When we go into a public building, we're used to pulling a door open to get inside. Why? We can thank the fire codes for this. In event of a fire, the way out of the building must be as free from obstacle as possible. This means that doors swing out so that we can easily get out of the building in an emergency.
But this door swung in. Why? Because this was a balcony with no other exit. So in an emergency, the way "out" was to go into the building. So that's why this door opened "in" even though I was outside.
3. The designer went for aesthetics over functionality.
The door handle was a vertical bar. Let's see what Norman has to say about this:
|From The Design of Everyday Things by Donald A. Norman|
So, I wasn't far off here. The door handle looked like the one on the right (vertical bar that curved into the door). To make things even worse, the handle on the other side of the door was exactly the same vertical bar.
The designer had decided to go with what looks nice rather than what is easy to use. (And I'm sure it looks really great in pictures.)
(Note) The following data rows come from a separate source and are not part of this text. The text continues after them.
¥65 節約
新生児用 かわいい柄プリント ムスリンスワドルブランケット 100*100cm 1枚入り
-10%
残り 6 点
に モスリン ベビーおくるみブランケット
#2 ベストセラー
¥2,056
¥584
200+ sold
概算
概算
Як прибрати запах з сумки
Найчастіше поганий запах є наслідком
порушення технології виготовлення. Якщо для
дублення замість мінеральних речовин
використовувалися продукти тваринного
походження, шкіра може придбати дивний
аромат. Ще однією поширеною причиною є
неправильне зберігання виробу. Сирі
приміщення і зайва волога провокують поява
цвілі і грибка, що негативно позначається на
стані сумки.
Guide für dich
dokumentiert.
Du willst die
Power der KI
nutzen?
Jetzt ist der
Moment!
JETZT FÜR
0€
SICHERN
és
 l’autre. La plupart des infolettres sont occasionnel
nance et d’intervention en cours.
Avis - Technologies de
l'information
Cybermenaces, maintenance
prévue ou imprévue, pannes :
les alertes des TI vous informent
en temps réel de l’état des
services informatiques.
Result: I was doing what humans normally do.
That's not something to feel bad about. I'm not the one who failed in this situation; the designer did.
Failing as a Designer
As a user, I should not feel like a failure; it is the designer who failed me.
As a developer, I need to take this same attitude toward my users. If my users can't figure out how to do a particular task, they have not failed. In that situation, I am the one who failed (as designer of the software).
There was one particular application where I failed as a designer. At the time, I knew I was failing as a designer. But there were ROI decisions to be made.
Let's get into some details. I worked on a calendaring application for a theme park. Every scheduled event went into this calendaring system: this included maintenance items (such as painting and repaving), publicity items (such as press events for a new ride), operational items (such as operating hours), and entertainment items (particularly shows and parades) -- and it even included special events like weddings.
The data entry screen that we had to enter these items worked for 95% of our users, and it worked pretty well. But it was very awkward for 1 user: the person from the entertainment area who entered the shows and parades.
I always wanted to write a special data entry screen just for this one person. She was constantly entering events -- there was *a lot* of entertainment at this location. We did have some templates to make it easier to duplicate items, but it never got to where it should have been to make entering these types of events easy.
So, in this case, I failed as a designer.
The one good thing about this is that I was aware of the failure. Because of this, I spent extra time with this one user to make sure that she was as comfortable as possible with the awkward process. And whenever she ran into issues, I made sure to resolve them as quickly as possible.
I know that this extra effort payed off. The result was a good relationship with this user (and the department in general). In fact, when that person left the position and a new person came in, I found out that she spoke very highly of me to the new person. And I made sure to stop by their office to introduce myself and let the new person know that I was available to answer any questions.
Face-to-face conversations really help build relationships. I've been able to build trust with the people who use my software even when the software was not ideal.
We have a big responsibility as developers: usually we are also the designers who decide how users interact with our software. And if our users end up "failing" when trying to use our software, it is not the user who has failed. It is we who have failed our users.
Think about the time that a piece of software (or a door handle) has frustrated you. Did you feel like a failure? Remember this when you're designing your own software. We want our users to be successful. And in doing so, we need to make sure that *we* don't fail them.